“He brought an eye for all he saw.”

Was ever anything more beautiful said of any one than that? And that is what I pray for—the seeing eye; that, whether my body be well or ill, I may enter in at the open doors which swing wide on every hand, and see, and love, and rejoice; understanding where I may, and happy where I may not to watch, to learn, to wonder like a child.


January 15th. The real freedom of life is measured not by one’s liberty to do as one likes, but by the things one can afford to do without. And there is no poverty in such freedom: it is through the enrichment of the inner life that one’s resources grow great enough to enable one to dispense with the outward things once so necessary.

V
Premonitions

January 21st. This is one of those beautiful, balmy days which sometimes come, late in January, to convince the veriest blind pessimist that spring is on the way. The chickadees are half mad, flying headlong from tree to tree, and singing their gay little winter score with an abandon unknown before. The titmice are whistling cheerily; and the jays, though not a hint of spring sweetness softens their harsh tones, are dancing a little in the hackberry as they squawk.
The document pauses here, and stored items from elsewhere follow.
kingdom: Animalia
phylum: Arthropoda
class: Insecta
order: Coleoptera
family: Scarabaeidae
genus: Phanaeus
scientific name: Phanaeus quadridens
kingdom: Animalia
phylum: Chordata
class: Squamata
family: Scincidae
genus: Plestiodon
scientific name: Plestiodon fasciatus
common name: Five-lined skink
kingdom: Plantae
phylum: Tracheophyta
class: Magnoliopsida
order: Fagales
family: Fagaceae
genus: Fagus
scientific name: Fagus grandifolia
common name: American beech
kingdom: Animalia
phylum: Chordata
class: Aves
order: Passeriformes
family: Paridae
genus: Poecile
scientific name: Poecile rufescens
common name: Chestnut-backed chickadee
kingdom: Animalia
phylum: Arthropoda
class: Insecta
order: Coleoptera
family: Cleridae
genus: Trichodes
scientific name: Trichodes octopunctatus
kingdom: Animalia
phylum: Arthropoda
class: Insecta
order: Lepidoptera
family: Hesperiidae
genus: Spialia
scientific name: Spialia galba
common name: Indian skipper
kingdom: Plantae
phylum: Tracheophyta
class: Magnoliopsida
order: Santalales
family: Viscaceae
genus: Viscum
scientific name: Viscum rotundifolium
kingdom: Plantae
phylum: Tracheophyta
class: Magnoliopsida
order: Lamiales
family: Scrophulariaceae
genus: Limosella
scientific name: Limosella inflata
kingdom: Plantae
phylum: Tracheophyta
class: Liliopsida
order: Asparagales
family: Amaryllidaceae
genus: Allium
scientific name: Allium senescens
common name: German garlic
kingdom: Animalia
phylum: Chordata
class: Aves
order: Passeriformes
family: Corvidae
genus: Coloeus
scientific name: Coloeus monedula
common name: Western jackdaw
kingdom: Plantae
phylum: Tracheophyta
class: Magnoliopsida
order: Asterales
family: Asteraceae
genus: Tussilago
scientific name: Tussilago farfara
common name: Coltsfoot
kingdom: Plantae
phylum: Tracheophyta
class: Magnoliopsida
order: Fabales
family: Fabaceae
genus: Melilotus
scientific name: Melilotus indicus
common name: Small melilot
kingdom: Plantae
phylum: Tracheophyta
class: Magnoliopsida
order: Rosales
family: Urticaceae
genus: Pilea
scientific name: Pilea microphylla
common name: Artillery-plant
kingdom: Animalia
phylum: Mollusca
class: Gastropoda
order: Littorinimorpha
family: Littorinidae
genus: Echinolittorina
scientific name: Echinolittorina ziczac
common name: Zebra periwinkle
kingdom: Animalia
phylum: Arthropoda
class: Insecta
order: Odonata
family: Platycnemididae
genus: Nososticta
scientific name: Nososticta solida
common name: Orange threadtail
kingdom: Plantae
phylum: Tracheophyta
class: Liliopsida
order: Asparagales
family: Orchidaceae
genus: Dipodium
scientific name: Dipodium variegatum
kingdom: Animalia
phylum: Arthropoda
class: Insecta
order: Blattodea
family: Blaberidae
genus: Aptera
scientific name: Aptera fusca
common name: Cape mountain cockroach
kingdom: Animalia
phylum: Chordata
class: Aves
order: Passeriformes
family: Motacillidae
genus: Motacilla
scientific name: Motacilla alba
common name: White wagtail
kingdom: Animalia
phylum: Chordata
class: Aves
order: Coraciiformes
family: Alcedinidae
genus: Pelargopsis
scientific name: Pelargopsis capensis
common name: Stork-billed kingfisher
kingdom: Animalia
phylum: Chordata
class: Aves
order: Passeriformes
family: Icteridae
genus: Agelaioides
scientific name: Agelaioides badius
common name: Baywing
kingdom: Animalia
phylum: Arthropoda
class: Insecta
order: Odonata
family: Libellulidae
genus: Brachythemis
The wren is singing rapturously, as he has done all these sunless weeks, not because of spring-time and April air, but because love and life are always present with him, and nothing else matters.

The mocking-bird is still solitary, wrapped in contemplation, like some prophet of old. Nor is the cardinal singing yet. But his not singing is no sign of faint-heartedness. Yesterday he perched in the tulip-tree and said “Cheer! Cheer! Cheer!” soberly, decidedly, as if the sweet reasonableness of good cheer had grown upon him through the dark January weather. He will be singing it soon.

There! I’ve been out on the porch, and written in my note-book on a bad day—the best bad day I’ve had yet; and when bad days are best bad days Grumpy may as well take a back seat.


January 28th. Best bad days are all very well; but a combination of best bad days and Cousin Jane is more grandeur than my feeble frame can live up to. It has taken me a week to catch up.